Paraffin Versus Frozen Sections
It has been shown that antigenic sites may be altered during fixation to a variable degree, and, therefore, it is not surprising that many antibodies perform better in frozen than in paraffin sections. This is especially evident in the case of serum protein detection in kidney biopsies, as well as the detection of light chain restriction in general and in AL in particular [27–29]. The use of antigen retrieval in amyloid immunohistochemistry is controversial, and experience, expertise, and validation are critical ([30], please see also Chaps. 18 and 19 by Linke and Gilbertson et al. respectively).

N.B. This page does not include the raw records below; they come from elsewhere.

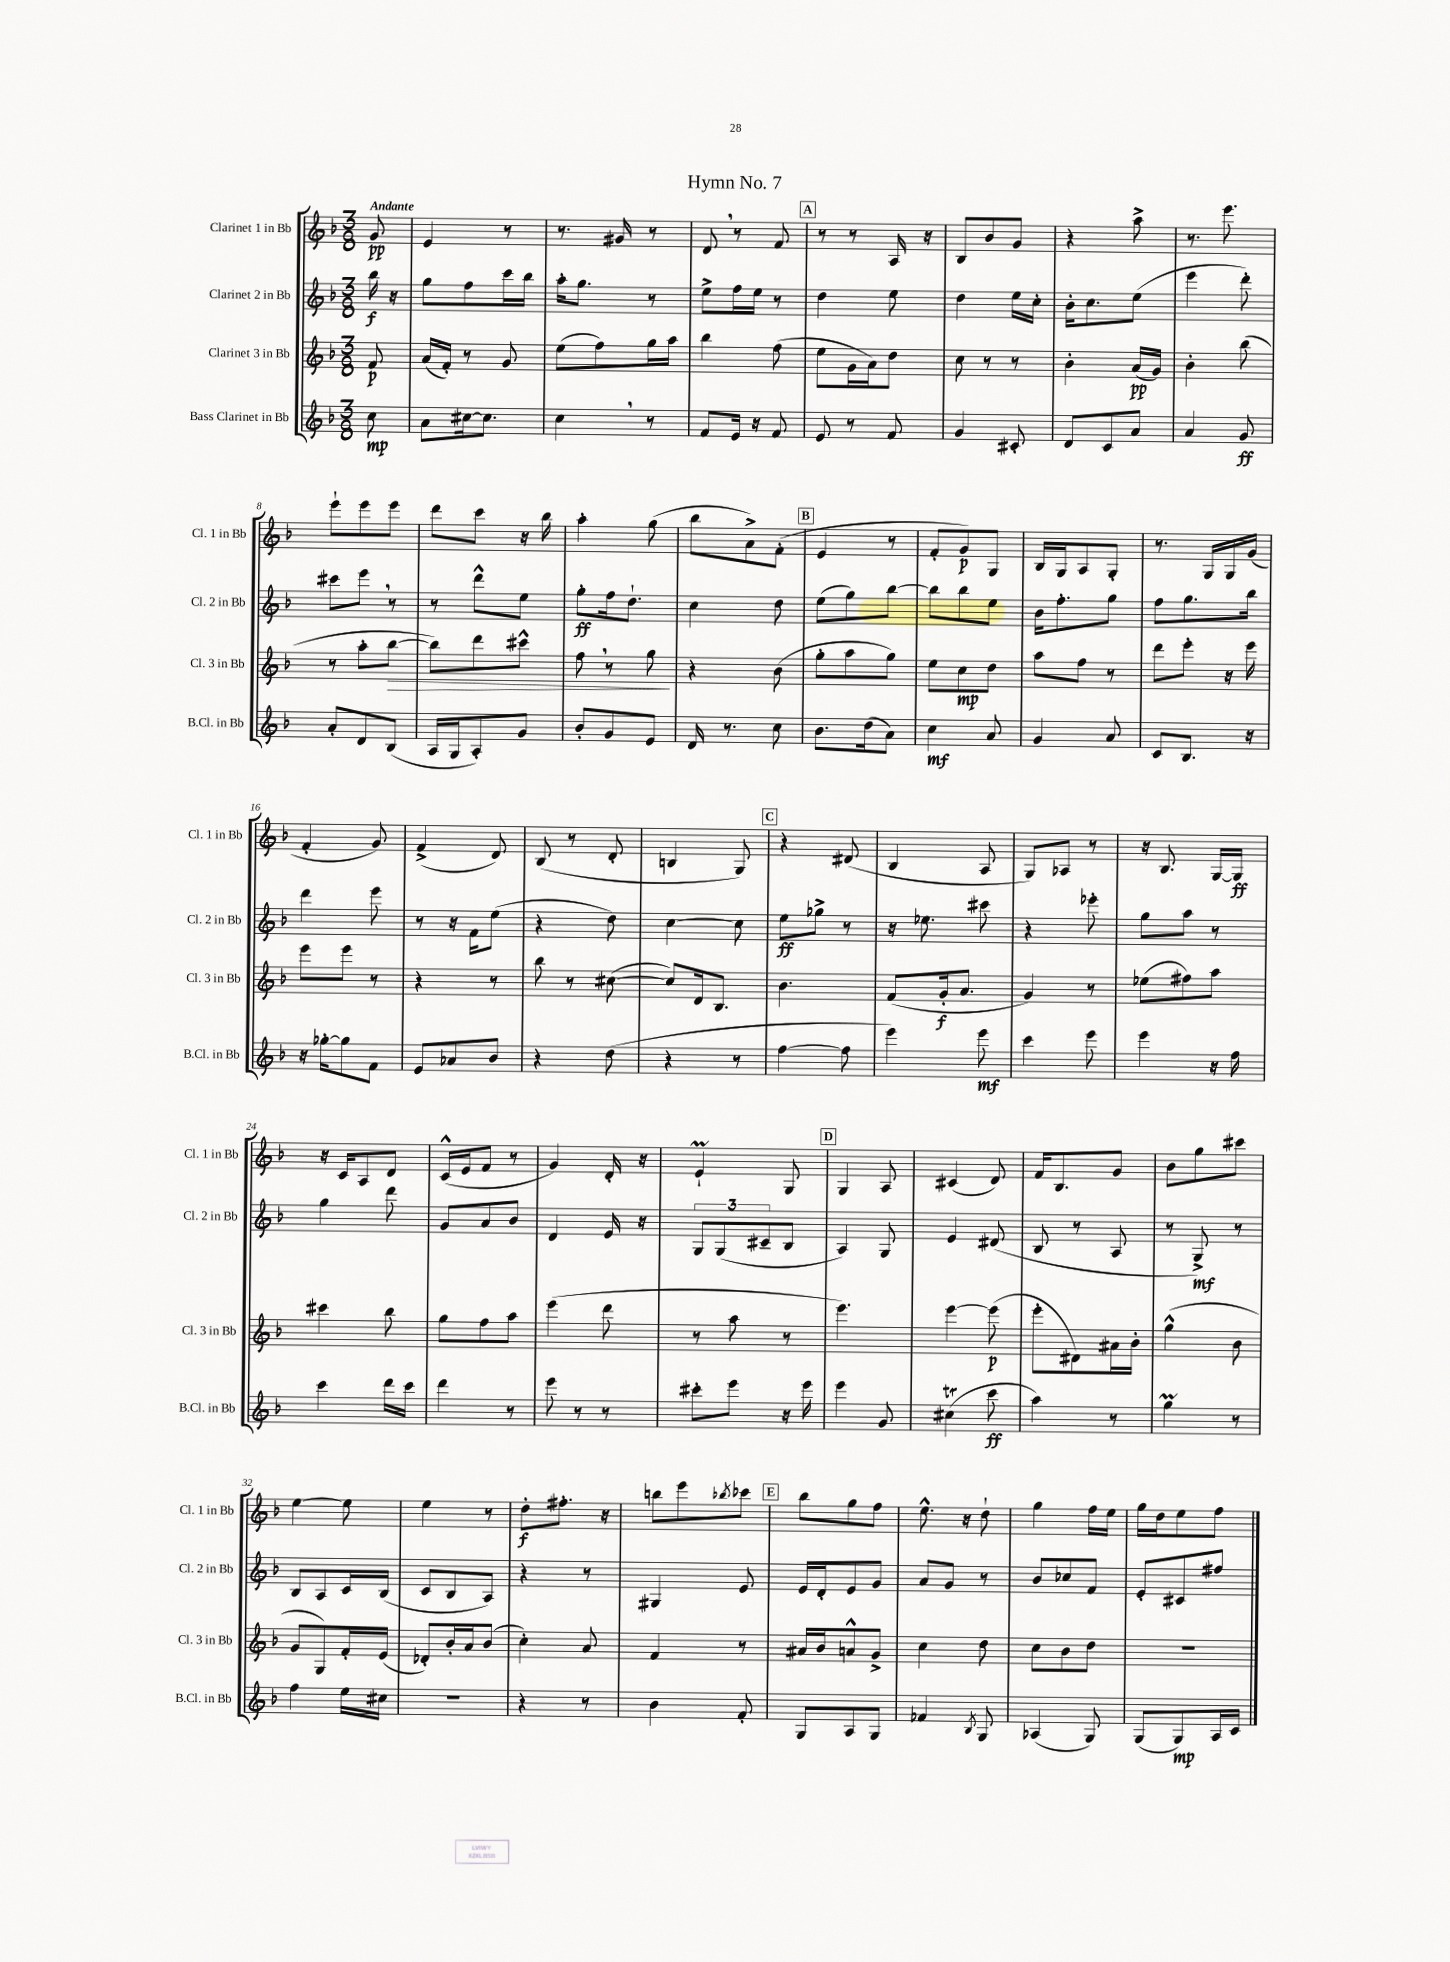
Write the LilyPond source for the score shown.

\header { title = "Hymn No. 7" }
<<
\new StaffGroup <<
\new Staff = "s0" \with { instrumentName = "Clarinet 1 in Bb" shortInstrumentName = "Cl. 1 in Bb" } {
    \clef treble \key f \major \numericTimeSignature \time 3/8 \partial 8 \tempo "Andante"
    g'8\pp |
    e'4 r8 |
    r8. gis'16 r8 |
    d'8 \breathe r8 f'8 |
    \mark \markup { \box "A" } r8 r8 a16 r16 |
    bes8 bes'8 g'8 |
    r4 a''8-> |
    r8. e'''8. |
    e'''8-! e'''8 e'''8 |
    d'''8 c'''8 r16 bes''16 |
    a''4-. g''8( |
    bes''8 a'8->) f'8-.( |
    \mark \markup { \box "B" } e'4 r8 |
    f'8-. g'8\p) g8 |
    bes16 g16 a8 g8-. |
    r8. g16 g16 g'16( |
    f'4-. g'8) |
    f'4->( d'8) |
    bes8( r8 d'8-. |
    b4 g8) |
    \mark \markup { \box "C" } r4 dis'8( |
    bes4 a8 |
    g8) aes8 r8 |
    r16 bes8. g16~ g16\ff |
    r16 c'16 a8 d'8 |
    c'16-^( e'16 f'8 r8 |
    g'4) d'16-. r16 |
    e'4-!\prall g8 |
    \mark \markup { \box "D" } g4 a8 |
    cis'4( d'8) |
    f'16 bes8. g'8 |
    bes'8 g''8 cis'''8 |
    e''4~ e''8 |
    e''4 r8 |
    d''8-.\f fis''8.-. r16 |
    b''8 e'''8 \acciaccatura { bes''8 } ces'''8 |
    \mark \markup { \box "E" } bes''8 g''8 f''8 |
    e''8.-^ r16 d''8-! |
    g''4 f''16 e''16 |
    g''16 d''16 e''8 f''8 \bar "|." |
}
\new Staff = "s1" \with { instrumentName = "Clarinet 2 in Bb" shortInstrumentName = "Cl. 2 in Bb" } {
    \clef treble \key f \major \numericTimeSignature \time 3/8 \partial 8
    bes''16\f r16 |
    g''8 f''8 c'''16 bes''16 |
    a''16-. g''8. r8 |
    e''8-> f''16 e''16 r8 |
    \mark \markup { \box "A" } d''4 e''8 |
    d''4 e''16 c''16-. |
    bes'16-. c''8. e''8( |
    e'''4 d'''8-.) |
    cis'''8 e'''8 \breathe r8 |
    r8 d'''8-^ e''8 |
    g''8-.\ff f''16 d''8.-! |
    c''4 d''8 |
    \mark \markup { \box "B" } e''8( g''8) bes''8~ |
    bes''8 bes''8 e''8 |
    bes'16 f''8.-. g''8 |
    f''8 g''8. bes''16 |
    d'''4 e'''8 |
    r8 r16 f'16 e''8( |
    r4 d''8) |
    c''4~ c''8 |
    \mark \markup { \box "C" } e''8\ff ges''8-> r8 |
    r16 ees''8. cis'''8 |
    r4 ees'''8-. |
    g''8 a''8 r8 |
    g''4 d'''8 |
    g'8 a'8 bes'8 |
    d'4 e'16 r16 |
    \tuplet 3/2 { g8 g8( cis'8-- } bes8 |
    \mark \markup { \box "D" } a4) g8 |
    e'4 dis'8( |
    bes8 r8 a8 |
    r8 g8->\mf) r8 |
    bes8 a8 c'16 bes16( |
    c'8 bes8 a8) |
    r4 r8 |
    gis4 e'8 |
    \mark \markup { \box "E" } e'16 d'16-. e'8 g'8 |
    a'8 g'8 r8 |
    bes'8 ces''8 f'8 |
    e'8-. cis'8 fis''8 \bar "|." |
}
\new Staff = "s2" \with { instrumentName = "Clarinet 3 in Bb" shortInstrumentName = "Cl. 3 in Bb" } {
    \clef treble \key f \major \numericTimeSignature \time 3/8 \partial 8
    f'8\p |
    a'16( f'16-.) r8 g'8 |
    e''8( f''8) g''16 a''16 |
    bes''4 f''8( |
    \mark \markup { \box "A" } e''8 g'16 a'16) d''8 |
    c''8 r8 r8 |
    bes'4-. a'16\pp( g'16) |
    bes'4-. bes''8( |
    r8 a''8-. bes''8~\> |
    bes''8) d'''8 cis'''8-^ |
    f''8 \breathe r8 g''8\! |
    r4 bes'8( |
    \mark \markup { \box "B" } g''8-. a''8 g''8) |
    e''8 c''8\mp d''8 |
    a''8 f''8 r8 |
    d'''8 e'''8-. r16 e'''16 |
    e'''8 e'''8 r8 |
    r4 r8 |
    bes''8 r8 cis''8~( |
    cis''8) d'16 bes8. |
    \mark \markup { \box "C" } bes'4. |
    f'8( g'16-.\f a'8. |
    g'4) r8 |
    ees''8( fis''8) a''8 |
    cis'''4 bes''8 |
    g''8 f''8 a''8 |
    e'''4( d'''8 |
    r8 a''8 r8 |
    \mark \markup { \box "D" } e'''4.) |
    e'''4~ e'''8\p( |
    e'''8-. dis'8) ais'16 bes'16-. |
    g''4-^( bes'8 |
    g'8 g8) f'16-. e'16( |
    des'8-.) bes'16-. a'16 bes'8( |
    c''4-.) a'8 |
    f'4 r8 |
    \mark \markup { \box "E" } ais'16 bes'16 a'8-^ g'8-> |
    c''4 d''8 |
    c''8 bes'8 d''8 |
    R4. \bar "|." |
}
\new Staff = "s3" \with { instrumentName = "Bass Clarinet in Bb" shortInstrumentName = "B.Cl. in Bb" } {
    \clef treble \key f \major \numericTimeSignature \time 3/8 \partial 8
    c''8\mp |
    a'8 cis''16~ cis''8. |
    c''4 \breathe r8 |
    f'8 e'16 r16 f'8 |
    \mark \markup { \box "A" } e'8 r8 f'8 |
    g'4 cis'8-. |
    d'8 c'8 a'8 |
    a'4 g'8\ff |
    a'8-. d'8 bes8( |
    a16 g16 a8-.) g'8 |
    bes'8-. g'8 e'8 |
    d'16 r8. c''8 |
    \mark \markup { \box "B" } bes'8. d''16( a'8) |
    c''4\mf a'8 |
    g'4 a'8 |
    c'8 bes8. r16 |
    r16 ges''16~-. ges''8 f'8 |
    e'8 aes'8 bes'8 |
    r4 d''8( |
    r4 r8 |
    \mark \markup { \box "C" } f''4~ f''8 |
    e'''4) e'''8\mf |
    c'''4 e'''8 |
    e'''4 r16 f''16 |
    c'''4 d'''16 c'''16 |
    d'''4 r8 |
    e'''8 r8 r8 |
    cis'''8-. e'''8 r16 e'''16 |
    \mark \markup { \box "D" } e'''4 g'8 |
    cis''4\trill( c'''8\ff |
    a''4) r8 |
    g''4\prall r8 |
    f''4 e''16 cis''16 |
    R4. |
    r4 r8 |
    bes'4 f'8-. |
    \mark \markup { \box "E" } g8 a8 g8 |
    fes'4 \acciaccatura { bes8 } g8 |
    aes4( g8) |
    g8( g8\mp) a16 c'16 \bar "|." |
}
>>
>>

Another important factor to consider is the fact that most amyloid fibril proteins also have their native counterparts present in the serum. Thus, in paraffin sections, the plasma proteins may have been fixed in the tissues and, if they are to be removed, they must be removed by a digestion process. Their incomplete elimination creates a background stain that may compete with the signal from the amyloid protein and result in a low signal-to-noise ratio. In contrast, in frozen sections, plasma proteins can be removed simply by washing [8]. However, to some extent, even in vivo, various serum proteins can be adsorbed to amyloid deposits. As can be seen from the above, in renal pathology, the issues of limited antibody reactivity and background staining appear to be less of an impediment to successful amyloid typing, largely due to the application of immunofluorescence performed on frozen sections.